The share of Americans who think the Fed is doing an excellent to good job has sunk even as it has taken unprecedented steps to try to prevent a financial catastrophe, a new poll shows.
/ Source: The Associated Press

The share of Americans who think the Federal Reserve is doing an excellent to good job has sunk even as chairman Ben Bernanke has taken unprecedented steps to try to prevent a financial catastrophe, according to a new poll released Monday.

Many analysts credit Bernanke’s unconventional approach with averting disaster last year. But his support of taxpayer bailouts of big financial firms such as insurance giant American International Group upset the public and many lawmakers.

The Gallup poll, conducted in mid-July, found that only 30 percent rated the Fed as doing an “excellent/good” job.

It was the lowest such score out of nine government agencies. And it was down sharply from the 53 percent who thought the Fed was doing an excellent to good job in a survey in 2003. At that time, then-Fed chief Alan Greenspan was steering a fragile economy back from the 2001 recession, terror attacks and corporate accounting scandals that had rocked Wall Street.

The Centers for Disease Control and Prevention topped the list with 61 percent of poll respondents rating that agency excellent to good. NASA and the FBI tied for second place at 58 percent each.

The CIA, the Department of Homeland Security, the Environmental Protection Agency, the Internal Revenue Service and the Food and Drug Administration all earned scores higher than the Fed’s, the poll said.

The results come at a delicate time for Bernanke. His term expires early next year, and President Barack Obama will have to decide whether to reappoint him to a new four-year term or find a replacement. Bernanke has been under fire on Capitol Hill for rescuing AIG to the tune of more than $180 billion.

And he faces skeptical lawmakers wary of expanding the Fed’s powers — as envisioned by the Obama administration — given the failure of the Fed and other regulators to detect problems that led to the financial crisis.
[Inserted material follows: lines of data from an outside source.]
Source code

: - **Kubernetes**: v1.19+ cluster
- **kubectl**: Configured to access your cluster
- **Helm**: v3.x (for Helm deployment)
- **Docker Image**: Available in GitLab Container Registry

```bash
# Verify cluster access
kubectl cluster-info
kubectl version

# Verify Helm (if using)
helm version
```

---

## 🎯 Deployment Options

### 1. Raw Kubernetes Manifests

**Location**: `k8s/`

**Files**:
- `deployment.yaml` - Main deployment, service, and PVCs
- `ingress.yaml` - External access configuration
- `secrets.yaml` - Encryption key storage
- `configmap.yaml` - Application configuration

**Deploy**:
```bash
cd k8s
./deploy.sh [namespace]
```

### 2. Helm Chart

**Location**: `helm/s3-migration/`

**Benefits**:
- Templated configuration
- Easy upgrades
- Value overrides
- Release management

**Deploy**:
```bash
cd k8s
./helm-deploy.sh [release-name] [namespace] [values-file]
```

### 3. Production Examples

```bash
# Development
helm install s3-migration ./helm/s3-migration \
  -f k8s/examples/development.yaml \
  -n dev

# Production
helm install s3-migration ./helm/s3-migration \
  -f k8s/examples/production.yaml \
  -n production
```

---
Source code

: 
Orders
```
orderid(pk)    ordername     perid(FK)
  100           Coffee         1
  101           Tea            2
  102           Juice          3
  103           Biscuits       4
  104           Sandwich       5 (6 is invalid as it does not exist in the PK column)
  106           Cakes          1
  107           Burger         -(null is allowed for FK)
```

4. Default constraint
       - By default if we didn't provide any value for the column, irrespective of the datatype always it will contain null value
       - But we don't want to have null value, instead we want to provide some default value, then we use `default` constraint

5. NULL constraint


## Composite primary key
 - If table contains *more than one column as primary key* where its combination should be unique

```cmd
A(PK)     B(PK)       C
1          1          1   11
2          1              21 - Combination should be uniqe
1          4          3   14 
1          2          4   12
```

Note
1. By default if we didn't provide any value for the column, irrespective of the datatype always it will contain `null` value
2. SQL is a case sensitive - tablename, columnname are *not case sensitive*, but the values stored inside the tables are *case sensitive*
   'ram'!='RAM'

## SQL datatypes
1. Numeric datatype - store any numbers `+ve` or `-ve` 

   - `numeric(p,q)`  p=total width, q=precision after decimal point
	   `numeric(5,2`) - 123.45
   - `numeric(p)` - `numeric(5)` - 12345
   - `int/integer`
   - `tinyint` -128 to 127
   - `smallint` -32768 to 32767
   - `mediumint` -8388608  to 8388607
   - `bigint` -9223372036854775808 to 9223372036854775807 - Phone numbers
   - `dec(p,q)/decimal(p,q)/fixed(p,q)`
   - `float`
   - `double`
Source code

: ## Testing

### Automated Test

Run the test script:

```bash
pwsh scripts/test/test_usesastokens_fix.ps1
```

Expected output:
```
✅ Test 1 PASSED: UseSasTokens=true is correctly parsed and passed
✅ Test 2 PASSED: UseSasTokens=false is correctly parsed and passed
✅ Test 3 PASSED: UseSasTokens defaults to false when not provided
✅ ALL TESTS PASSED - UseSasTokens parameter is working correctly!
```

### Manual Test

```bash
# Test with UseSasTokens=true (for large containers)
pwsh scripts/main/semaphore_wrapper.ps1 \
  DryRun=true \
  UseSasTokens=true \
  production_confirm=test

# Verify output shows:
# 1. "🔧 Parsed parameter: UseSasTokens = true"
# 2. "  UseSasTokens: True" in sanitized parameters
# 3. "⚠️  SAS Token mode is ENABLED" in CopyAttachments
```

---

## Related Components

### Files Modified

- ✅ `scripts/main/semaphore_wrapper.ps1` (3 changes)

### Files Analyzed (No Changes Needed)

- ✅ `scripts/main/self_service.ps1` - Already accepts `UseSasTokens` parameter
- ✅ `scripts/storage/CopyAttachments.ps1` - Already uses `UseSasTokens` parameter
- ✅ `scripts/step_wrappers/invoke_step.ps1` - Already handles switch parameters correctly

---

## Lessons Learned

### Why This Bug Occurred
The administration wants the Fed to police big financial companies whose failure could endanger the entire economy.

Despite efforts to become more open, the Fed has built a reputation as one of Washington’s most esoteric institutions. “To many, the Federal Reserve is just a mysterious entity,” said Richard Yamarone, economist at Argus Research.

At a town-hall style meeting with Bernanke on Sunday night, one of the participants, social worker Gwen Bailey, confessed: “I don’t have a clue what (Fed policymakers) do, how they impact our lives.”

The Fed’s primary mission is to put the economy and the job market back on a healthy path and keep inflation low and stable. It also oversees the safety and soundness of banks.

Bernanke has embarked on an unusually public campaign to reach out to ordinary Americans to explain the Fed’s actions to fight the longest recession since World War II. His most recent effort involved fielding questions from America’s heartland Sunday night.

“When the elephant falls down, all the grass gets crushed as well,” Bernanke told the town-hall meeting in Kansas City, Mo., defending the Fed’s action to rescue AIG and other companies deemed “too big to fail.” The meeting will air this week in three installments on the “The NewsHour with Jim Lehrer.”

To revive the economy, the Fed has slashed a key lending rate to a record low near zero. It’s also buying $1.75 trillion in government bonds, as well as mortgage securities and debt, to try to drive down rates on mortgages and other consumer debt to spur spending.

“Those were some very long nights I spent on the sofa in my office as we worked to try to keep the financial system running,” Bernanke told the town-hall meeting.

The Gallup poll, conducted July 10-12, was based on telephone interviews of 1,018 adults. It has a margin of error of plus or minus 3 percentage points.